Cantar y morir, si eso
Se trataba de nacer y atravesar como si nada la épica membrana del silencio y la inmensidad nocturna de la cara cóncava del huevo. Aunque ya antes, desde dentro, las palabras habían vibrado en la música vertebral y susurrado las miserias de los días de mamá y otras cicádidas.
Poco después, te otorgaban la violencia más excelsa, te sometían a la belleza más terrible: darte un nombre. Una clasificación de herbario, unas sílabas verdes que al ser hendidas hagan correr la sabia blanca cultural de los tubérculos. Una forma, un molde, un contorno vil. Pero que, como todo anverso, traiga consigo un envés, un vacío: la deliciosa conciencia triste de no ser todo aquello que no se llamará como tú te llamas, ni se volteará ni marinará contigo en ajo ni en perejil ni en vino. Todo aquello que no se dice con tu palabra ni huele como tú (a gardenia y a sobaco) ni se cimbrea al caminar con tu misma única frecuencia.
Carne vegetal nervada y sedienta de agua de riego con un nombre en latín, te volvías. Y para lograr absorber minerales de la tierra, para que no te quitaran el sol, ni te negaran la lluvia, necesitabas cubrirte con nuevas membranas de voz y queratina. Muros, capas, categorías. Corazas, Verdades (de uve mayúscula), celulosa, tegumentos, lo indiscutible, venenos, toxinas, tallos fibrosos, panoplias, razón, espinas.
Lo hacías chupando por las raíces voces viscosas y marrones; admitiendo que se te adhirieran como lapas las lenguas gritadas que traía el viento; abriéndote en pulpa viva a las palabras-frutas del agua; sometiéndote en la fragua de calor y sed de los verbos conjurados por el fuego.
Organismo transeúnte, mamabas palabras de muchos mundos, cinceladas a bocados, lamidos y dentelladas bajo muchos cielos distintos. Palabras que sabían a comidas lejanas, espirituadas en otras fes y otras especias.
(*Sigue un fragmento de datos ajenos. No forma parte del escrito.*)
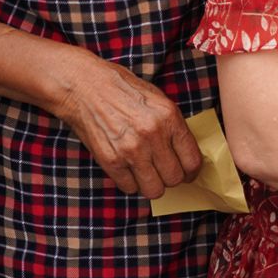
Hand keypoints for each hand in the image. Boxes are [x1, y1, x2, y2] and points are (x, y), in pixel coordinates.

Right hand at [43, 51, 202, 197]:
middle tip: (165, 172)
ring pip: (154, 189)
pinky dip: (131, 183)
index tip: (188, 174)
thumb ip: (174, 127)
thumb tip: (186, 153)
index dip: (192, 172)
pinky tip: (129, 170)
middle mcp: (153, 136)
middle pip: (174, 178)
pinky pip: (130, 188)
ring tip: (148, 174)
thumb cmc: (123, 91)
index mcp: (169, 118)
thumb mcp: (159, 101)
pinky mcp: (110, 161)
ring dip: (153, 184)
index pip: (192, 161)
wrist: (86, 87)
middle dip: (172, 178)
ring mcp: (131, 150)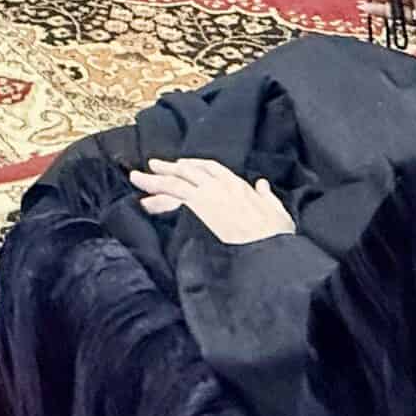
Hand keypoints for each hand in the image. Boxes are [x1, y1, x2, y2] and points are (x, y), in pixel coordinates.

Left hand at [129, 160, 294, 244]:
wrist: (268, 251)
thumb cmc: (276, 236)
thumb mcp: (277, 212)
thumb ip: (267, 197)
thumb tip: (262, 185)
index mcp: (238, 185)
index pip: (211, 168)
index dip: (195, 165)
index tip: (183, 164)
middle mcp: (219, 187)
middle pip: (188, 172)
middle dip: (168, 168)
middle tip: (152, 166)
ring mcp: (207, 198)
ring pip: (175, 183)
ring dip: (155, 180)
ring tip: (137, 178)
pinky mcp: (197, 211)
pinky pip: (172, 203)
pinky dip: (158, 202)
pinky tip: (146, 203)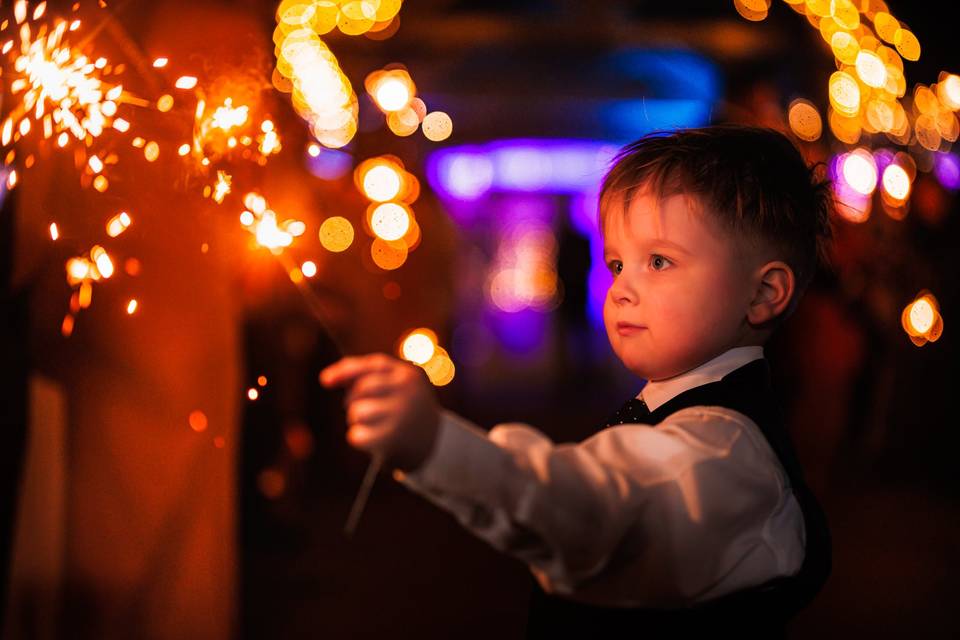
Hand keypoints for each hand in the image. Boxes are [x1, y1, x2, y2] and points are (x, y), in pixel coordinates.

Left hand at [319, 353, 440, 470]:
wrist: (435, 445)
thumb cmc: (406, 411)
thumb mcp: (397, 387)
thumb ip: (369, 376)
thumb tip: (326, 378)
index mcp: (409, 375)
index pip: (374, 364)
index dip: (346, 370)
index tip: (324, 381)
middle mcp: (407, 392)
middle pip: (362, 388)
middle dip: (354, 400)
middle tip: (363, 411)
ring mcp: (401, 415)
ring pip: (357, 411)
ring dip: (357, 420)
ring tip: (373, 426)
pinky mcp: (392, 439)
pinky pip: (356, 435)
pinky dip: (358, 438)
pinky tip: (374, 441)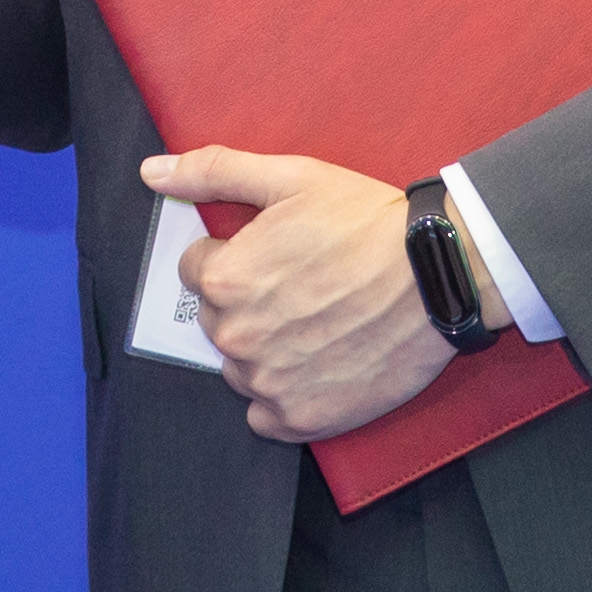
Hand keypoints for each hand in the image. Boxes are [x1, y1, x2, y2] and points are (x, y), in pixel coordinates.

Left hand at [143, 146, 453, 441]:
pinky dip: (283, 397)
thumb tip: (153, 173)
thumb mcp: (290, 178)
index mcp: (224, 279)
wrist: (439, 275)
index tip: (277, 254)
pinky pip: (265, 417)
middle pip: (217, 320)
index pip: (196, 271)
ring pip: (240, 368)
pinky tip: (316, 366)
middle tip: (302, 286)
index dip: (235, 256)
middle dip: (248, 303)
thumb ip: (213, 172)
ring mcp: (269, 383)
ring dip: (264, 350)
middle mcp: (237, 337)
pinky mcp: (303, 419)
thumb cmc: (367, 222)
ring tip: (316, 323)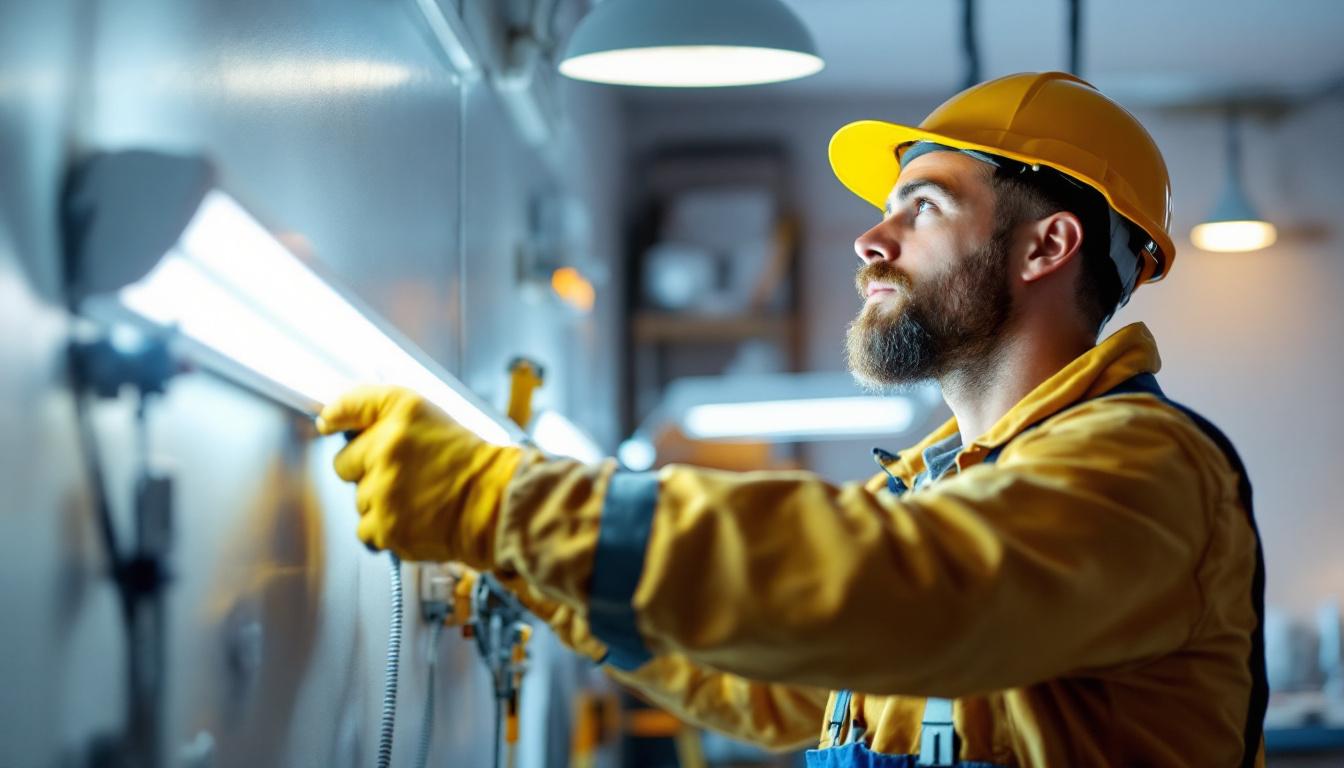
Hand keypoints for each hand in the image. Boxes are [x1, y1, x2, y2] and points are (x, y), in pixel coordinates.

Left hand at [316, 385, 523, 566]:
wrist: (496, 504)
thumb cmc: (469, 463)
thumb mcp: (430, 415)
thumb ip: (379, 410)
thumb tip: (330, 420)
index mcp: (402, 413)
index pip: (347, 406)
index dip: (337, 417)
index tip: (332, 424)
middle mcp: (388, 448)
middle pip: (344, 463)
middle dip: (366, 469)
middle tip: (402, 472)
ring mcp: (384, 490)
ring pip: (358, 499)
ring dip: (380, 501)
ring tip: (416, 496)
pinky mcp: (385, 526)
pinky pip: (366, 529)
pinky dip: (386, 528)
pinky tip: (413, 517)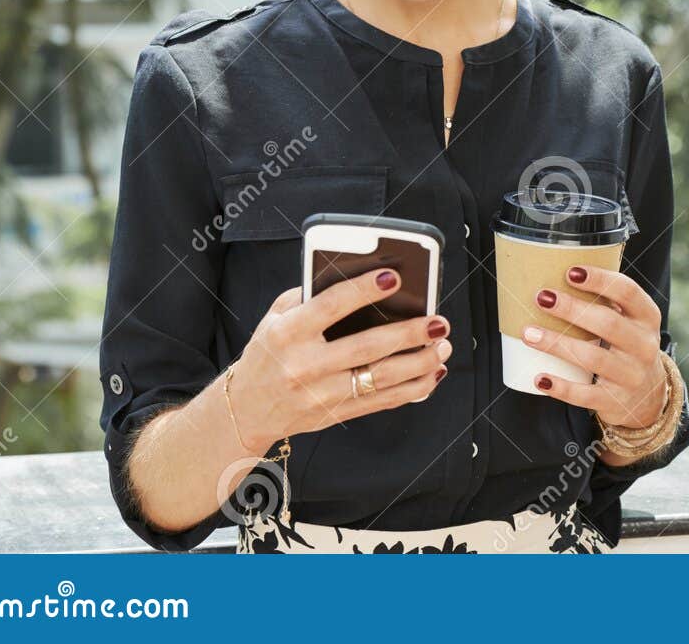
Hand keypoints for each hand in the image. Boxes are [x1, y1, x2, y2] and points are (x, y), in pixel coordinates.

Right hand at [226, 267, 454, 452]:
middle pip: (367, 348)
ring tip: (443, 346)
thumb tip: (360, 275)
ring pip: (382, 379)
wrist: (245, 409)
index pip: (330, 306)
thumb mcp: (276, 318)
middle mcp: (305, 365)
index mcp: (288, 333)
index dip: (363, 290)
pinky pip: (383, 402)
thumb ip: (310, 296)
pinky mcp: (336, 414)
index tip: (394, 277)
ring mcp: (322, 394)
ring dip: (420, 363)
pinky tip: (433, 373)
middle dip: (409, 333)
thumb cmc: (269, 351)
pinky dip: (413, 389)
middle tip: (438, 321)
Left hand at [522, 265, 667, 430]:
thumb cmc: (627, 347)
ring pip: (592, 358)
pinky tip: (539, 378)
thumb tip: (555, 271)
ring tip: (528, 333)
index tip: (570, 272)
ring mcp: (631, 375)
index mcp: (647, 317)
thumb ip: (606, 302)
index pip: (627, 292)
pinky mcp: (615, 401)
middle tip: (542, 298)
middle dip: (572, 309)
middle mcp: (644, 345)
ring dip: (557, 344)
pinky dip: (561, 387)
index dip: (600, 280)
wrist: (648, 398)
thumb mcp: (631, 322)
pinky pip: (585, 394)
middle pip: (607, 323)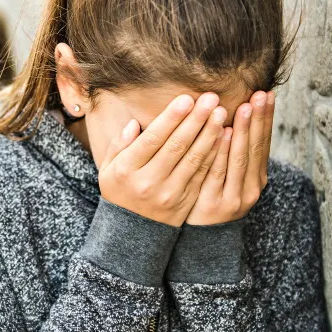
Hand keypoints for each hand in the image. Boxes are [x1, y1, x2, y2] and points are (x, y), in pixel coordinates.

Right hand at [99, 93, 227, 226]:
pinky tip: (223, 137)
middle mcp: (149, 182)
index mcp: (127, 170)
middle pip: (176, 146)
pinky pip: (202, 174)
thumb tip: (134, 124)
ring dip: (209, 134)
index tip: (187, 98)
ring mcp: (169, 193)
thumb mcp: (109, 169)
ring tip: (220, 113)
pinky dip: (214, 154)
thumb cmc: (120, 191)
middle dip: (195, 120)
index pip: (152, 139)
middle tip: (211, 99)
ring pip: (193, 159)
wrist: (132, 233)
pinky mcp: (185, 201)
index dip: (171, 118)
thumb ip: (119, 145)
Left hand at [186, 90, 274, 224]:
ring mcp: (235, 197)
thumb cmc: (211, 199)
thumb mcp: (227, 177)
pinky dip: (223, 152)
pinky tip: (224, 134)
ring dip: (244, 131)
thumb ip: (231, 152)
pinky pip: (219, 172)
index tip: (267, 94)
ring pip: (240, 158)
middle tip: (260, 95)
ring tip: (245, 107)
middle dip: (258, 119)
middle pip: (255, 148)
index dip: (266, 118)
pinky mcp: (216, 204)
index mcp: (256, 177)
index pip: (263, 143)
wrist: (201, 240)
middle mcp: (251, 187)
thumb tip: (232, 116)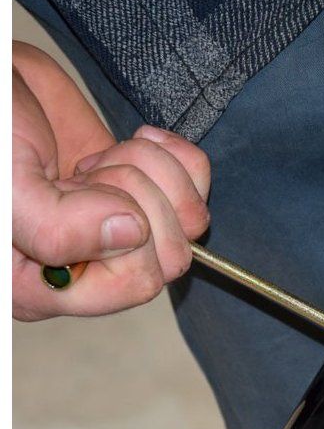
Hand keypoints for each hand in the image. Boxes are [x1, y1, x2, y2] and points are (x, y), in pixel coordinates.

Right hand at [12, 41, 210, 320]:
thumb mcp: (5, 184)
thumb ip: (56, 227)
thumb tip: (131, 233)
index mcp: (41, 286)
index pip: (134, 283)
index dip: (126, 229)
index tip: (77, 188)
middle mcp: (86, 269)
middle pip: (172, 257)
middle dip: (138, 196)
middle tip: (85, 172)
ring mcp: (120, 232)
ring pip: (192, 223)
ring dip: (152, 172)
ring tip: (96, 159)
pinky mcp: (145, 194)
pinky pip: (199, 187)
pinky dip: (175, 156)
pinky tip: (130, 142)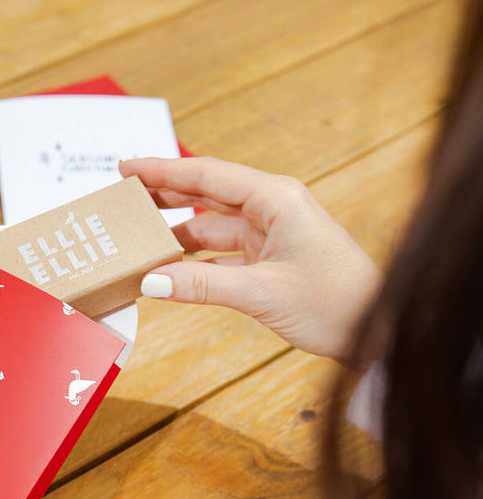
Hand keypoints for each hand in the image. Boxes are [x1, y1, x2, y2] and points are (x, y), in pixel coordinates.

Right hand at [120, 157, 381, 362]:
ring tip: (138, 238)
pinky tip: (171, 269)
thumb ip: (202, 285)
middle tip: (124, 198)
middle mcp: (272, 208)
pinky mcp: (270, 259)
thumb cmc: (335, 302)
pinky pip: (222, 254)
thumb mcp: (261, 292)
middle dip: (164, 195)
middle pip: (206, 195)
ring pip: (211, 226)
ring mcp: (271, 234)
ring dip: (177, 234)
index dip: (163, 171)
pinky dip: (195, 261)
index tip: (127, 168)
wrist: (374, 330)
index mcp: (276, 199)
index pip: (207, 176)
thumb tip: (150, 282)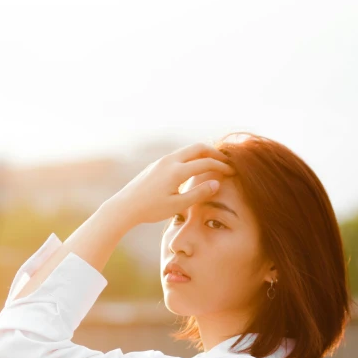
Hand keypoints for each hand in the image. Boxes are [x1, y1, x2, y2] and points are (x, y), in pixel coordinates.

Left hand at [110, 141, 235, 225]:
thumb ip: (198, 194)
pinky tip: (194, 168)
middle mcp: (169, 160)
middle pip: (198, 148)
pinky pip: (179, 155)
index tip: (232, 172)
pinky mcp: (157, 164)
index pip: (205, 163)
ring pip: (188, 150)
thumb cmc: (150, 209)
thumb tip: (216, 183)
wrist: (125, 206)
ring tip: (213, 162)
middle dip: (214, 153)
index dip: (221, 167)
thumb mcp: (177, 206)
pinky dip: (192, 157)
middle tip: (226, 161)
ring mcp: (162, 161)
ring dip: (203, 154)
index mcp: (176, 171)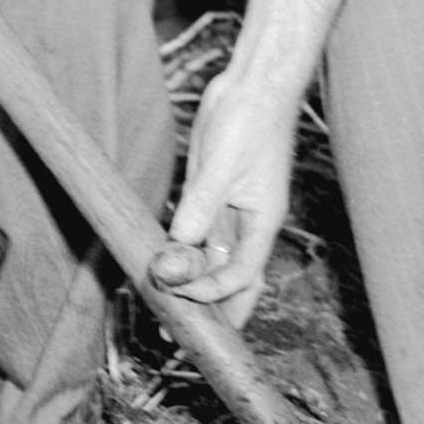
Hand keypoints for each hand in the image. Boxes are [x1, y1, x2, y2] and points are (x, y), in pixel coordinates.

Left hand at [150, 75, 296, 326]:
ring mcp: (227, 210)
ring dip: (189, 284)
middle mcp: (247, 223)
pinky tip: (160, 266)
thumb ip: (201, 204)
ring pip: (210, 261)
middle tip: (180, 337)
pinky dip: (180, 254)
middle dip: (212, 310)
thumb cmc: (250, 120)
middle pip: (233, 280)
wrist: (252, 85)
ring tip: (162, 311)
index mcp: (263, 221)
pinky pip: (195, 235)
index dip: (215, 291)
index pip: (243, 272)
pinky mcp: (208, 195)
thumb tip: (180, 244)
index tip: (183, 295)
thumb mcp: (224, 165)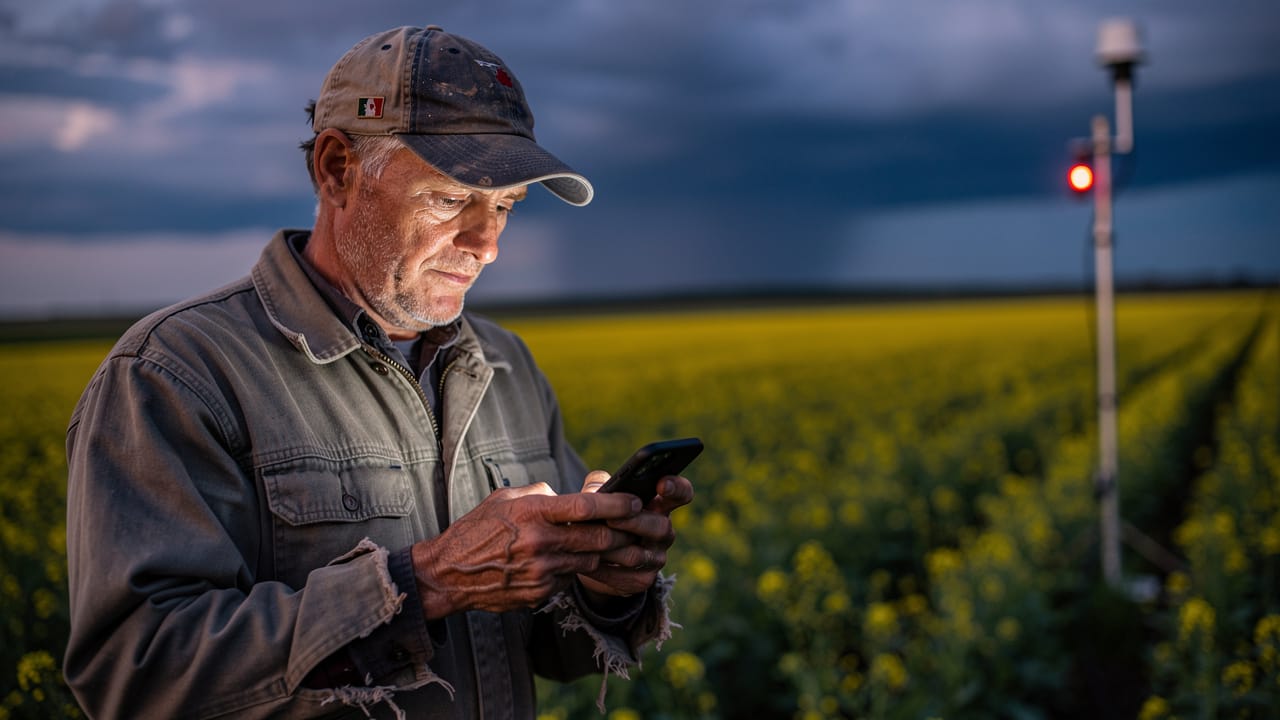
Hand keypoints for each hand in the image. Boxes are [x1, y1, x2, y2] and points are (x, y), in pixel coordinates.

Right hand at [411, 483, 641, 618]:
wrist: (448, 573)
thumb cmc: (477, 530)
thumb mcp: (505, 499)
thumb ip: (540, 495)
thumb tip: (567, 495)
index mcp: (533, 513)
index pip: (587, 507)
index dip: (618, 505)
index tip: (636, 502)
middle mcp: (540, 542)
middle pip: (599, 539)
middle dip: (623, 534)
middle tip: (636, 527)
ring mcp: (541, 571)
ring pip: (589, 561)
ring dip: (600, 554)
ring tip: (607, 544)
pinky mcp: (539, 592)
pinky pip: (569, 579)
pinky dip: (574, 570)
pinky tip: (566, 563)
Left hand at [577, 469, 694, 597]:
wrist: (592, 556)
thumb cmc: (601, 516)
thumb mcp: (599, 496)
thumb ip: (599, 485)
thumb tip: (596, 488)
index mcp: (660, 504)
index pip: (681, 494)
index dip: (676, 488)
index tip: (662, 483)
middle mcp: (664, 531)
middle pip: (660, 526)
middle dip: (634, 522)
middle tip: (610, 520)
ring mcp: (656, 558)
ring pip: (639, 554)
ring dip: (613, 548)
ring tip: (590, 542)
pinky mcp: (642, 580)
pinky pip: (624, 576)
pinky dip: (603, 569)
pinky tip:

Heredadas de bocas desesperadas, bocas que rumian, bocas que saben a mar, que saben a boca, bocas animales, bocas de libro, labios que se preñan penetrados en tinta, labios en dedos, dedos en labios, labios apergaminados de palabras adelgazadas y facas y dagas y otros metales y otras mentiras y melodías.
Y con todos esos pedazos heridos de alas, feliz de purito dolor, cosías tu canción de cigarra de verano. Y te sentabas ahí en una hoja a cantar. Muy alto pero bajito para poder oír si, por si acaso, alguien pasase por ahí y pronunciase el embeleso de tu nombre a la sombra del peral de agosto en el que esperas-cantas.
Y después, era cuestión de, si eso, ir muriendo. Poco a poco, o de repente; que daba igual, que no importaba.